Audrey Tautou takes on the role that won Emmanuelle Riva the Best Actress prize at the Venice Film Festival in Georges Franju’s 1962 adaptation.
1920s France. An unhappily married woman struggles to break free from social pressures and her boring suburban setting. (Need more details? After the cut.)
I don’t usually like a lengthy synopsis (or any synopsis at all, truth be told). But since Thérèse Desqueyroux is apparently a novel we’re all supposed to know, let’s bone up on the basics so we can fake that we’ve read it. Though it’s only 150 pages long so I guess we should. (Bonus Tip: You can also say that you know François Mauriac won the Nobel Prize for Literature in 1952).
Audrey Tautou stars as a provincial housewife in 1920s France, whose suffocating marriage to a boorish landowner inspires her to a fatal bid for freedom, in the late director Claude Miller’s exquisite adaptation of the classic novel by François Mauriac.
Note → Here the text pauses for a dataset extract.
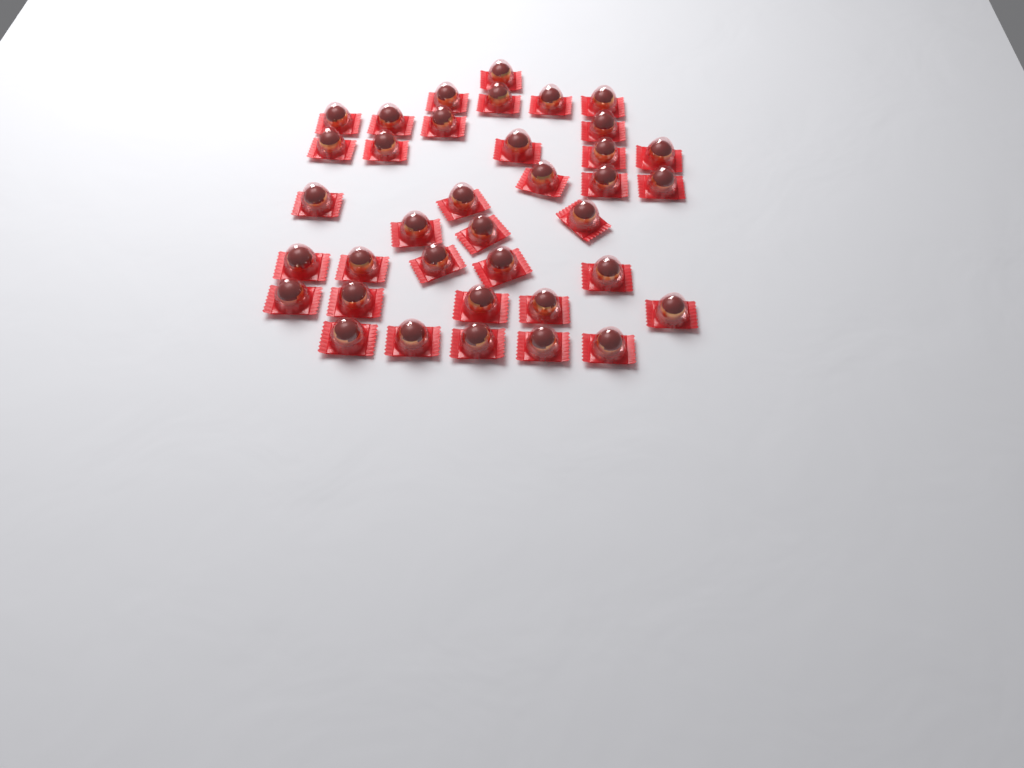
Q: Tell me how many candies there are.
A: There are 37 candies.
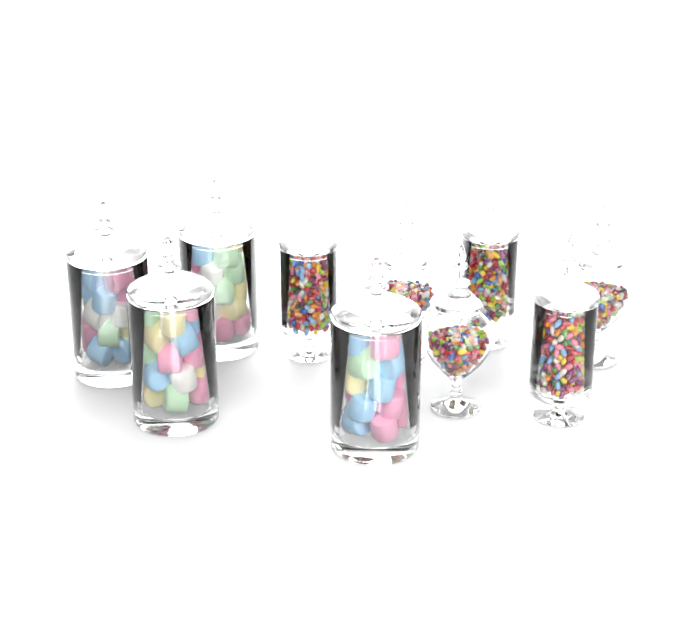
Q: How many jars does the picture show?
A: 10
François Mauriac’s legendary 1927 novel of French provincial life has been gloriously brought to the screen by the inestimable Claude Miller in his final film. Sumptuously photographed to capture the full beauty of the pine-forested Landes area in southwest France, THÉRÈSE is a beautifully conceived drama of exquisite taste. Marvelously played by the luminous Audrey Tautou, Thérèse is a heroine hewn from the same stock as Madame Bovary or Anna Karenina, suffocated by her provincial marriage.
Thérèse has married less for love than for convenience, but it is not long before the casual disinterestedness shown her by her arrogant husband, Bernard (Gilles Lellouche), sets her mind in motion. Life is easy at first, as Bernard’s pinewood estates keep them both in the lap of luxury. But when Thérèse’s best friend Anne (Anaïs Demoustier), who also happens to be Bernard’s younger sister, falls madly in love with a handsome young Portuguese man, Thérèse begins to see what she has been missing in her life. Corralled by Bernard’s family into persuading Anne to forego her planned nuptials, she begins to see first-hand the awesome power of passionate love, as Anne will go to any length to keep her lover by her side. Soon, Thérèsebegins her own fight against the oppressive Desqueyroux family.
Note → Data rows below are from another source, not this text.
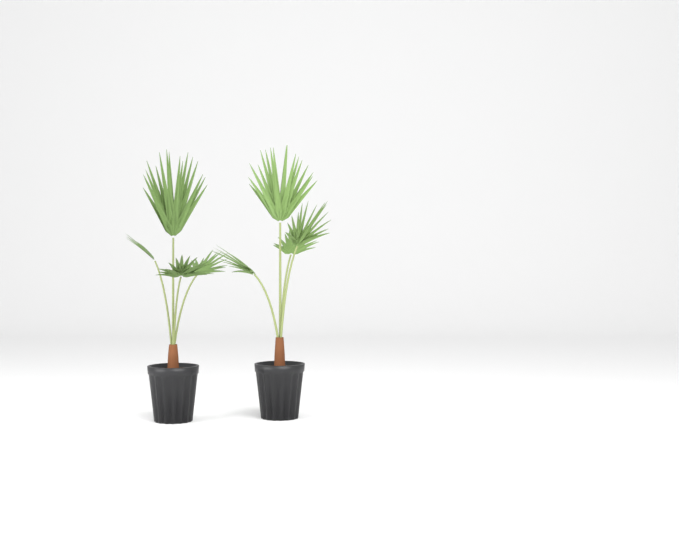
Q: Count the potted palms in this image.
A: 2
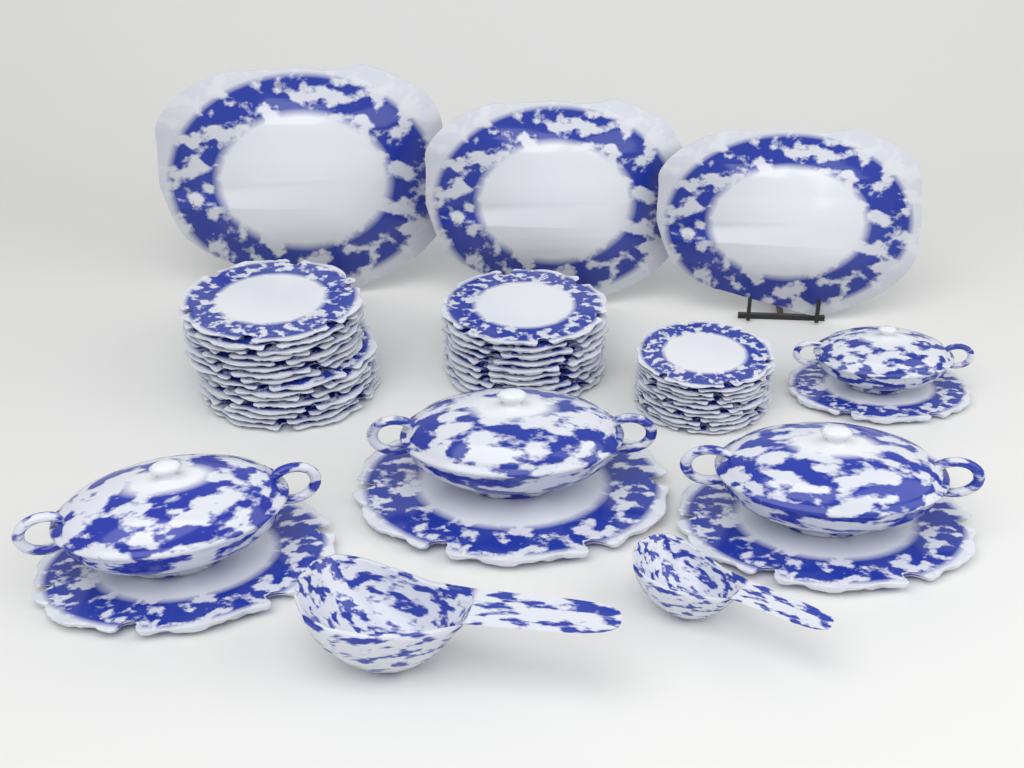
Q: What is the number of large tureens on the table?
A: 3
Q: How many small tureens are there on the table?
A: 1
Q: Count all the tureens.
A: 4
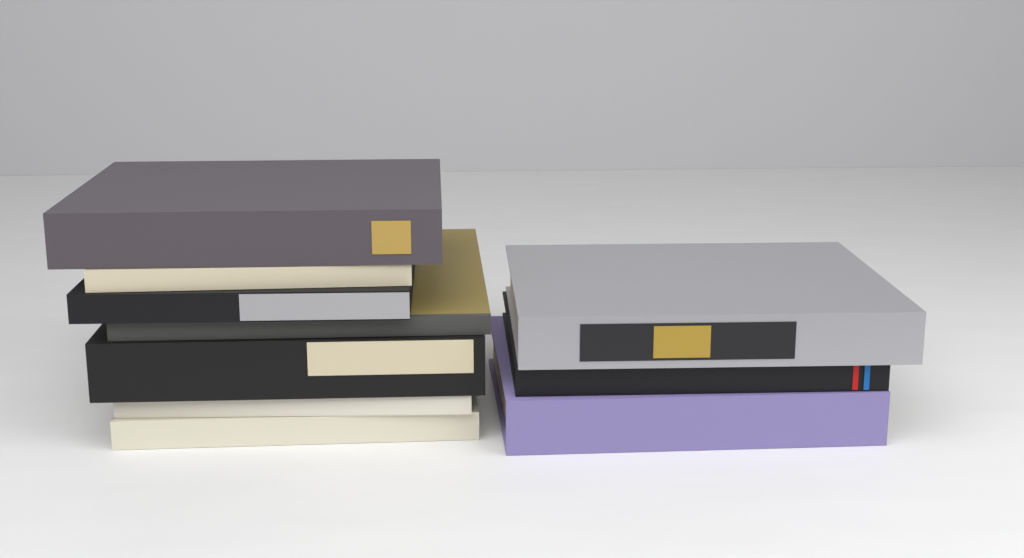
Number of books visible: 10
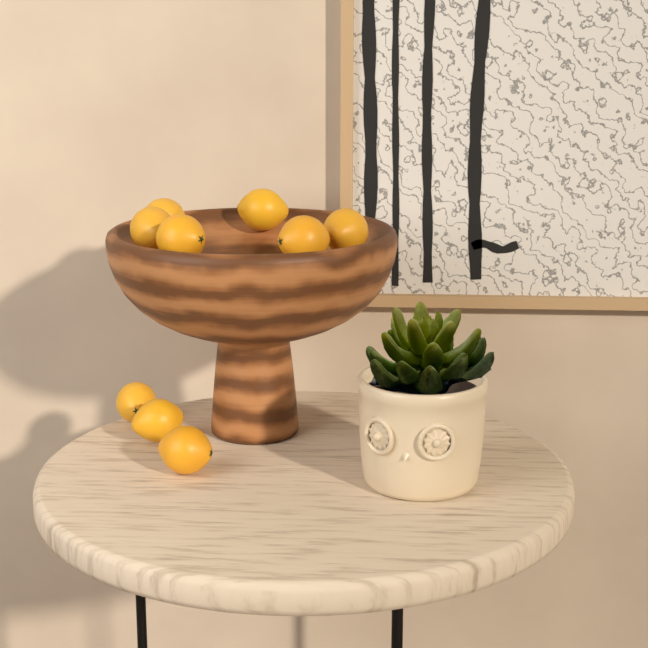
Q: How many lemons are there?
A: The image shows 9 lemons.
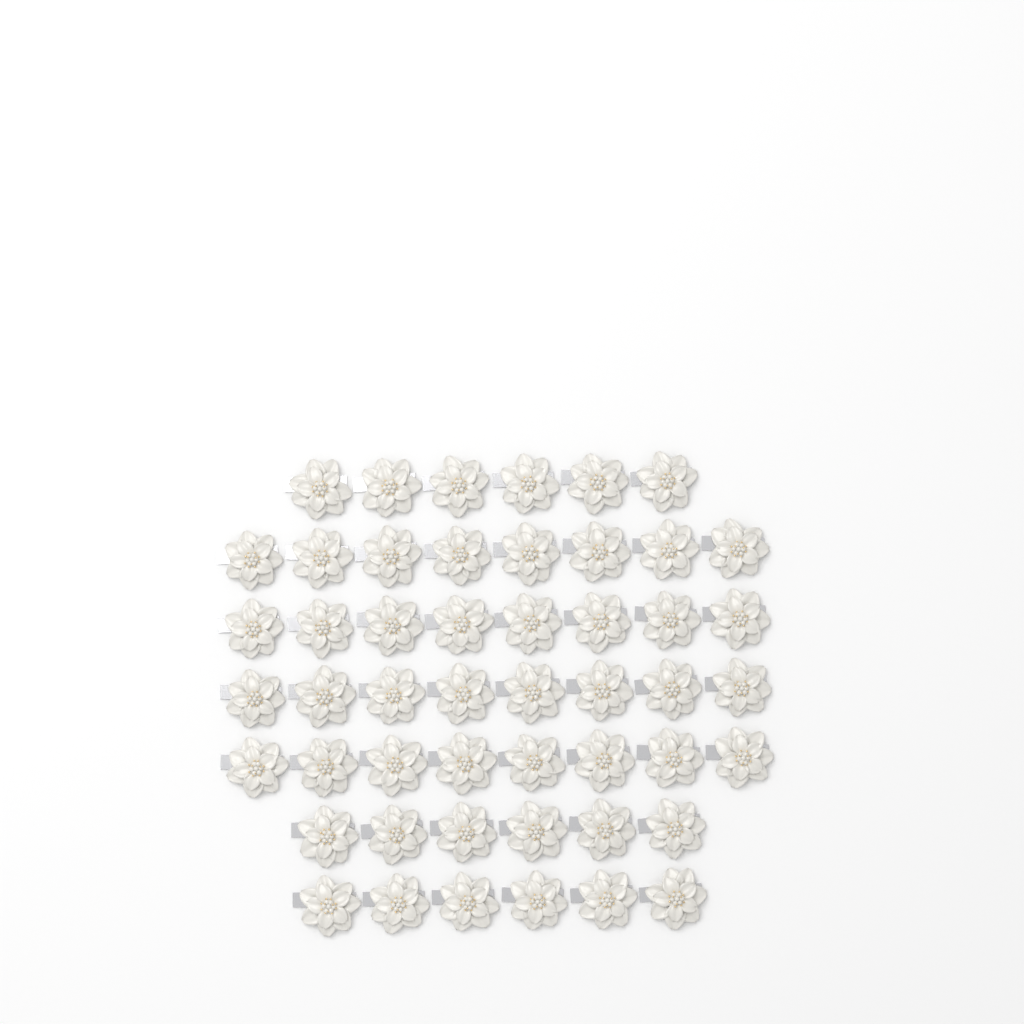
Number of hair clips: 50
Miller makes the novel fully his own, floating his camera through the refined and cushioned rooms of the family’s estate and the magnificent outdoor vistas of the Landes countryside, capturing all the nuances of this battle of wills. But, finally, the film belongs to Tautou, who conveys all the inflections of hurt and pain, love and sorrow, demanded of her. After AMÉLIE, Tautou has found a role that does full justice to her talents.